── BRANO DELL'ESERCIZIO

Nell'antica Cina, si usava un bastone di sterco per raccogliere il letame. La gente pensa di solito a Buddha come a qualcosa di puro, e probabilmente era dello stesso parere il monaco che fece la domanda. Unmon però andò direttamente contro quell'idea e rispose: «Un bastone di sterco secco». Nell'ascoltare, il monaco ammutolì per lo stupore. Ora, perché Unmon diede una risposta del genere? La tradizione dice che ogni risposta di Unmon ha tre funzioni, che sono note come:
1) «la scatola e il coperchio, il cielo e la terra»;
2) «interruzione del flusso delle illusioni»;
3) «le onde che seguono le onde».
La prima di esse significa che a chi chiede con il cielo, Unmon risponde con la terra, e a chi interroga con una scatola, dà la risposta con il coperchio. Ne è un buon esempio la risposta: «Un bastone di sterco secco». Al monaco. che pensa a Buddha come a qualcosa di puro, risponde con uno sporco bastone di sterco. Ma perché Unmon diede una risposta così eccentrica? Il motivo è indicato dalla frase «interruzione del flusso delle illusioni». Con la sua strana risposta, Unmon interruppe subito nel monaco il flusso delle illusioni e cercò di realizzare una completa trasformazione della sua esistenza. Ciò che stupisce maggiormente nelle parole di Unmon, a prima vista così singolari, è tuttavia il fatto che rispondano con precisione alla domanda del monaco. Questo è il senso della frase «le onde che seguono le onde»; come un'onda viene dopo l'altra, così alla domanda segue la risposta appropriata.
Far cessare la vita
I koan Zen spingono il discepolo a compiere una grande conversione, perché muoia alla sua mentalità e al suo sistema abituale di vita e rinasca su un nuovo piano. Per questo, un koan è insieme una spada che uccide e che dà la vita. La stessa cosa si può dire per «il bastone di sterco secco di Unmon». Se si pensa al senso di un bastone di sterco secco e si cerca di scoprire una relazione significativa tra esso e la natura-Buddha, non si risolve il koan. È inutile anche cercare di scoprire nel koan qualche senso nascosto o figurato. Completamente privo di rapporto con ciò che una persona si aspetta normalmente, il koan sta davanti al discepolo come un muro invalicabile. Con esso, si toglie al discepolo il respiro dell'io illusorio e gli si fa cambiare il precedente sistema di vita.

────

ESERCIZIO A:
Per ciascuna affermazione stabilisci se concorda con il brano sul koan di Unmon, rispondendo sì o no e citando testualmente le parole decisive: (i) nell'antica Cina il bastone di sterco serviva a raccogliere il letame; (ii) dopo la risposta di Unmon il monaco replicò con un'altra domanda; (iii) cercare nel koan un senso nascosto o figurato aiuta a risolverlo.

── RECORD MOSTRATI

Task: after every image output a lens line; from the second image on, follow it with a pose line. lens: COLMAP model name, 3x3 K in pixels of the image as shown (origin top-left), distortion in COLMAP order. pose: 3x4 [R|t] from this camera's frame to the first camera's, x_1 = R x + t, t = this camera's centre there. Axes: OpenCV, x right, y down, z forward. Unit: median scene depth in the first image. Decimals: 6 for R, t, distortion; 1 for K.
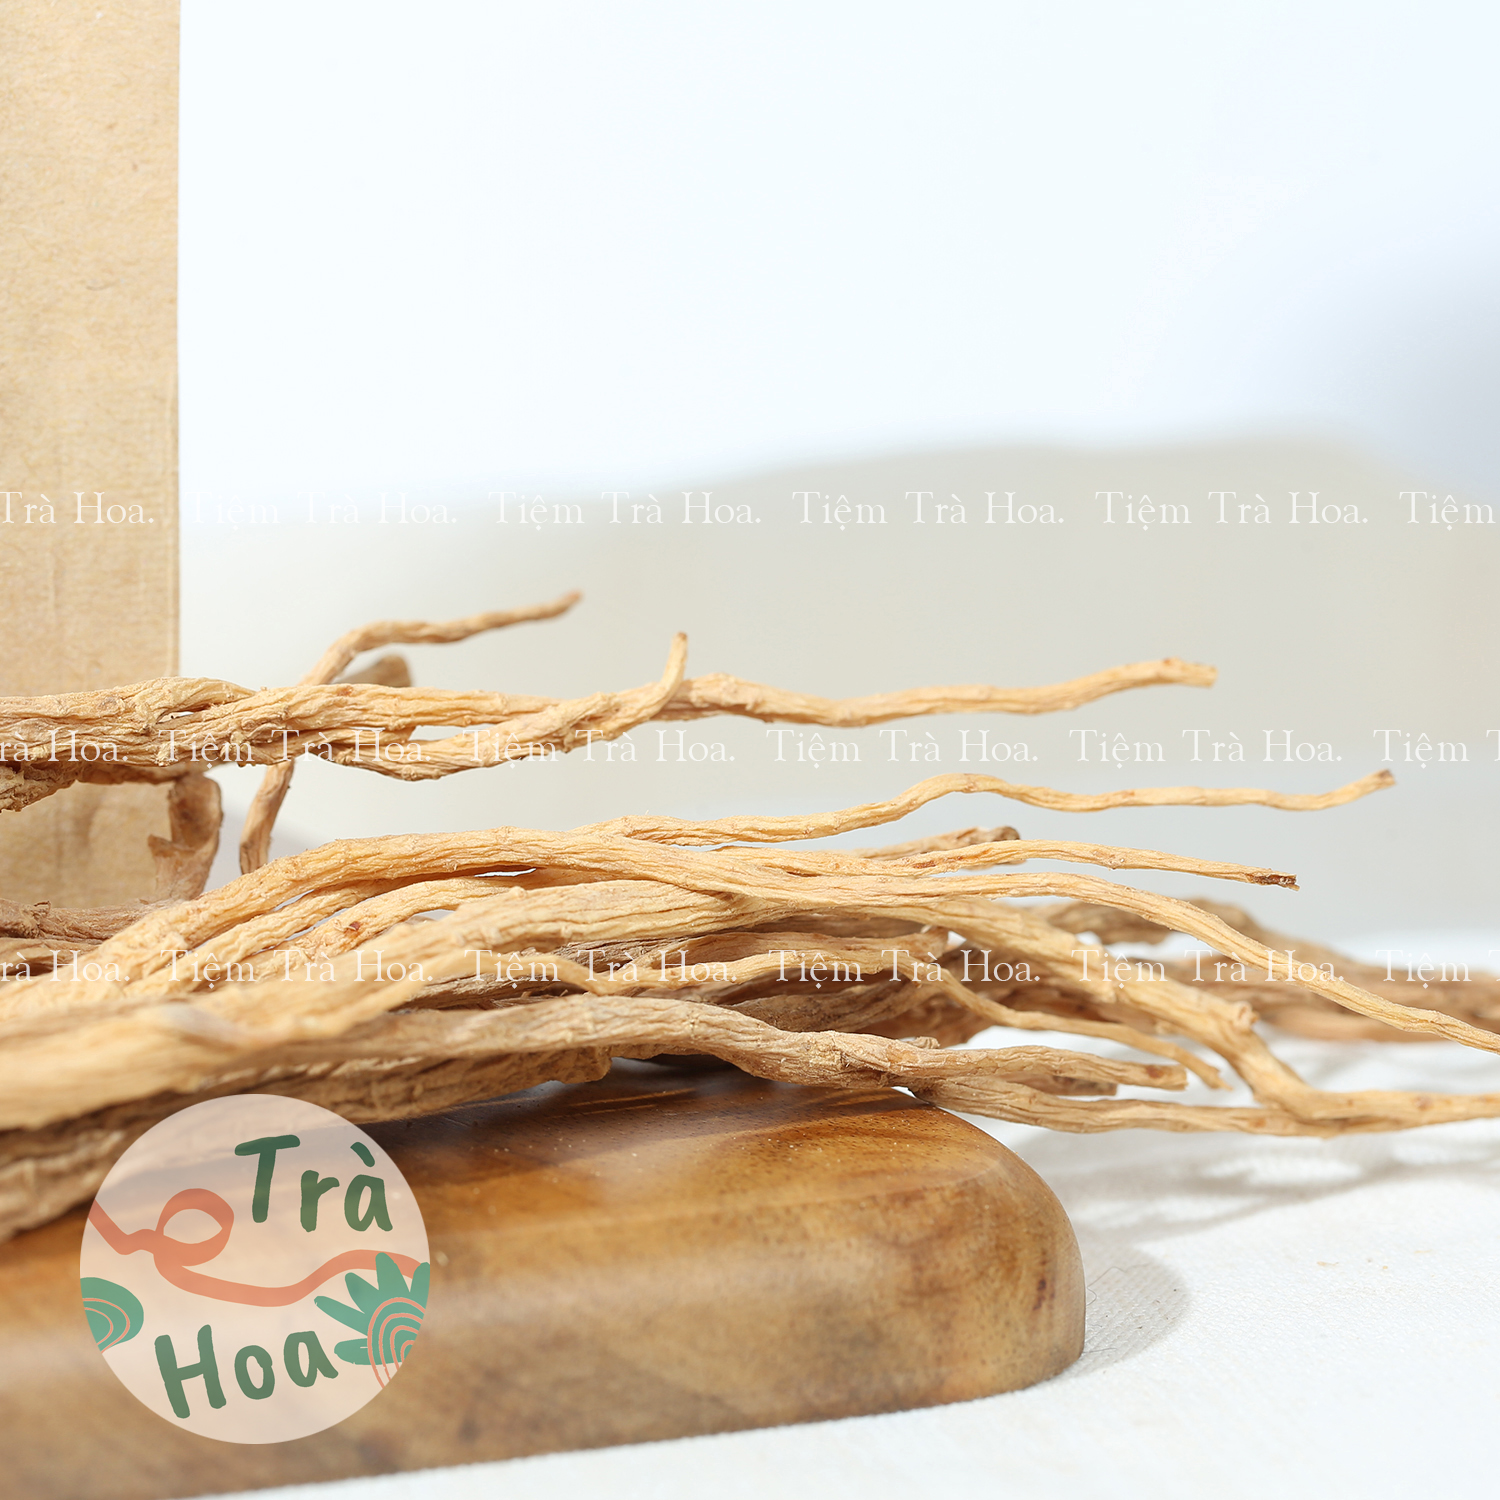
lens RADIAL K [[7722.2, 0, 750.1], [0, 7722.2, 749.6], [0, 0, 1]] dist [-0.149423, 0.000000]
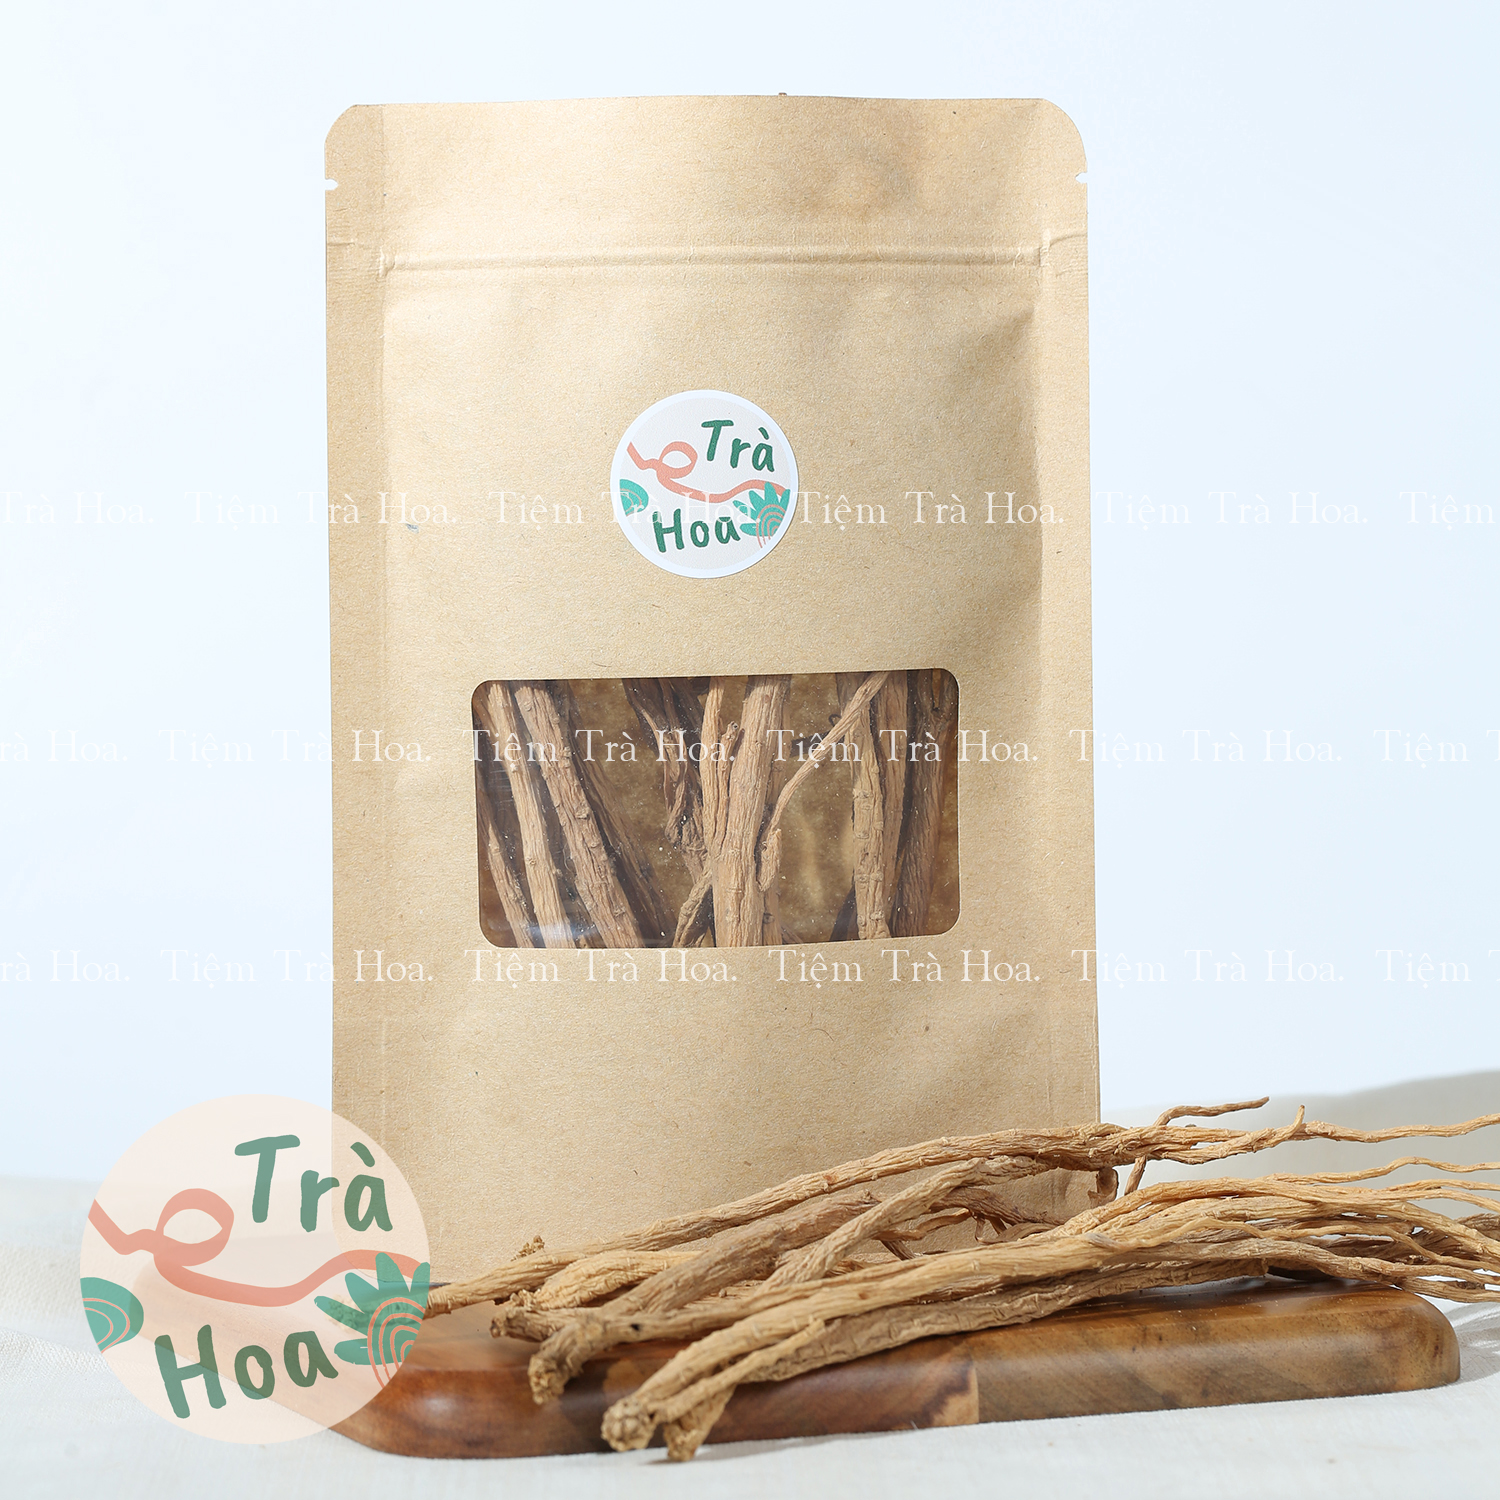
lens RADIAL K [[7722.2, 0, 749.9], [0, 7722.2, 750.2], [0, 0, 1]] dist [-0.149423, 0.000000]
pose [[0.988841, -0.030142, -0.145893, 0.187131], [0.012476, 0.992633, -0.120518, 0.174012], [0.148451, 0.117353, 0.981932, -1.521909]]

────
── RECORD MOSTRATI

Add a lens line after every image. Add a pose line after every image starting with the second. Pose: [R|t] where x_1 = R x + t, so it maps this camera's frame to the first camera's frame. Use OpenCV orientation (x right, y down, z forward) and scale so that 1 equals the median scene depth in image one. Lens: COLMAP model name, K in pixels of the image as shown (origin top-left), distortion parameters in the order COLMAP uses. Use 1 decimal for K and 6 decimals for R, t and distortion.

────

ESERCIZIO B:
Riporta senza modifiche le righe dei record a partire da quella che contiene "Task: after every" e fermati dopo quella che contiene "0.117353, 0.981932, -1.521909]]", entrambe incluse. Ometti le immagini.

SOLUZIONE SVOLTA A:
(i) Sì: «Nell'antica Cina, si usava un bastone di sterco per raccogliere il letame.»
(ii) No: «Nell'ascoltare, il monaco ammutolì per lo stupore.»
(iii) No: «È inutile anche cercare di scoprire nel koan qualche senso nascosto o figurato.»

SOLUZIONE SVOLTA B:
Task: after every image output a lens line; from the second image on, follow it with a pose line. lens: COLMAP model name, 3x3 K in pixels of the image as shown (origin top-left), distortion in COLMAP order. pose: 3x4 [R|t] from this camera's frame to the first camera's, x_1 = R x + t, t = this camera's centre there. Axes: OpenCV, x right, y down, z forward. Unit: median scene depth in the first image. Decimals: 6 for R, t, distortion; 1 for K.
lens RADIAL K [[7722.2, 0, 750.1], [0, 7722.2, 749.6], [0, 0, 1]] dist [-0.149423, 0.000000]
lens RADIAL K [[7722.2, 0, 749.9], [0, 7722.2, 750.2], [0, 0, 1]] dist [-0.149423, 0.000000]
pose [[0.988841, -0.030142, -0.145893, 0.187131], [0.012476, 0.992633, -0.120518, 0.174012], [0.148451, 0.117353, 0.981932, -1.521909]]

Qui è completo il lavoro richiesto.